▸ TEXTE À LIRE
----
Enfin, la troisième manière d’exploiter ces « phénomènes linguistiques » particuliers que sont les locutions, est le « défigement » de certaines « expressions figées » tel que le pratiquait les surréalistes, c’est-à-dire par l’intervention directe sur la configuration interne de l’expression : ainsi Madame ne rêve pas à des « foudres de guerres », mais bien « de foudres et de guerres » (Madame Rêve). De la même manière, ça n’est plus « la caravane qui passe », mais bien « Je [qui] passe pour une caravane ». L’expression est donc mise à nue, en une sorte de dissection, puis « remontée », de sorte qu’elle nous apparaisse comme neuve ou du moins, inouïe.

Par tous ces procédés, A.Bashung participe d’une remise en cause de la transitivité de la locution : on ne glisse plus sur elle comme sur ce bloc syntaxique que l’usage nous a appris à ne plus considérer pour lui-même, mais pour ce à quoi il renvoie : on est forcé de l’appréhender de manière individuelle. L’informulé remonte à la surface, se fait véritablement entendre. Bashung débarrasse la locution de son surpoids doxal, et elle devient ainsi, par son incongruïté et son intransitivité fraîchement acquise, un matériau à fort potentiel poétique.
----
▸ MATÉRIEL FOURNI

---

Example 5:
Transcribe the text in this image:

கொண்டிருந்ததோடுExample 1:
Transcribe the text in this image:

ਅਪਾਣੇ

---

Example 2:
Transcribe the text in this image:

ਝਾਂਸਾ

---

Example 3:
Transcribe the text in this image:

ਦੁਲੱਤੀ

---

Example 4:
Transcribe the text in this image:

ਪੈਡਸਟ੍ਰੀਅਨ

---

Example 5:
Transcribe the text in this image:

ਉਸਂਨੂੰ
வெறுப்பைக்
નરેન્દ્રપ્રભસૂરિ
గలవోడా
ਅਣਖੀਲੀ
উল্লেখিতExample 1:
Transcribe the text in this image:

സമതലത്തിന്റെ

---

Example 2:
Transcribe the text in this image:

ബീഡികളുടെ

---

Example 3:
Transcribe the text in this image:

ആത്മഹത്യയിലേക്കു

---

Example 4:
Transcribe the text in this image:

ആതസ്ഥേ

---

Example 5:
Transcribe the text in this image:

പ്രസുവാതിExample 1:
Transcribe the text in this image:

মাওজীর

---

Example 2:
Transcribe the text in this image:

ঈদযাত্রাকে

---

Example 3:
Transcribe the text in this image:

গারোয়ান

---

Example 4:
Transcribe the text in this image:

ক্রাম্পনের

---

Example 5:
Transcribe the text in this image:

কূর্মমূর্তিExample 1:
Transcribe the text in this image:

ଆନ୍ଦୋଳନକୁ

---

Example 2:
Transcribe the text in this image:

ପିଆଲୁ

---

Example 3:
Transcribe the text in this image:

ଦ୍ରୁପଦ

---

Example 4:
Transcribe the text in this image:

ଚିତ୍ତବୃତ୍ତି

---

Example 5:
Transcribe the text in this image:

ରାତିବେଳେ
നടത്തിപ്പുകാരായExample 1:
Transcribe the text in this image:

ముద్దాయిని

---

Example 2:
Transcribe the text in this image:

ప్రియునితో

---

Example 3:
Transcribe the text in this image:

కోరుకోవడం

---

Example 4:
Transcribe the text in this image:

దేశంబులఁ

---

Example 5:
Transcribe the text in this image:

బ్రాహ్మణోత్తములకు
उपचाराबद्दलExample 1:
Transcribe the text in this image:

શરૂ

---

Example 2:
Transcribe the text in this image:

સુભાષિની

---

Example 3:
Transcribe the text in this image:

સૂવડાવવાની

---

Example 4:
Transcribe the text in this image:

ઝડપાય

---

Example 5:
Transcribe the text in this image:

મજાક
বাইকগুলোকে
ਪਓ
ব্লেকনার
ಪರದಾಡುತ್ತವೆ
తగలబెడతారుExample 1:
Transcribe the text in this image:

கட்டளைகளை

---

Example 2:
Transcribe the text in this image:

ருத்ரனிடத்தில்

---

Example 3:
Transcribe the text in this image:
----
▸ CONSIGNE
Poursuivez le texte sur les locutions chez Bashung en reprenant juste après sa dernière phrase.

▸ RÉPONSE ATTENDUE
Je voudrais pour finir évoquer deux procédés qui, s’ils ne rentrent pas pleinement dans les catégories factices forgées par mes soins, n’en demeurent pas moins des « points de surgissement » du sous-texte, des voies d’accès aux galeries qui parcourent les textes de Bashung. Le premier de ces procédés est un hybride entre ce que j’ai pu dire sur le principe de l’allophone et le jeu sur le co-texte : citons ainsi, pour illustrer cette catégorie, des phrases telles que « les délices qu’on ampute pour l’amour du connasse », ou « tu sauras où l’acheter le courage », ou encore « et que ne durent que les moments doux ». Cette figure se déploie en deux temps : d’abord Bashung sélectionne un terme, que l’on peut croire neutre mais qui en réalité contient en son sein la possibilité d’une seconde lecture ; puis il lui accole un second terme qui, par affinité sémantique, actualise en quelque sorte la seconde lecture possible du premier. Par exemple, il ne vient pas spontanément à l’idée d’entendre « lâcheté » où l’on nous dit « l’acheter ». Mais par l’association du mot « courage », son exact antonyme, cette métamorphose devient immédiate et évidente. Ainsi, chacune de ces phrases peut s’entendre « en plusieurs dimensions ».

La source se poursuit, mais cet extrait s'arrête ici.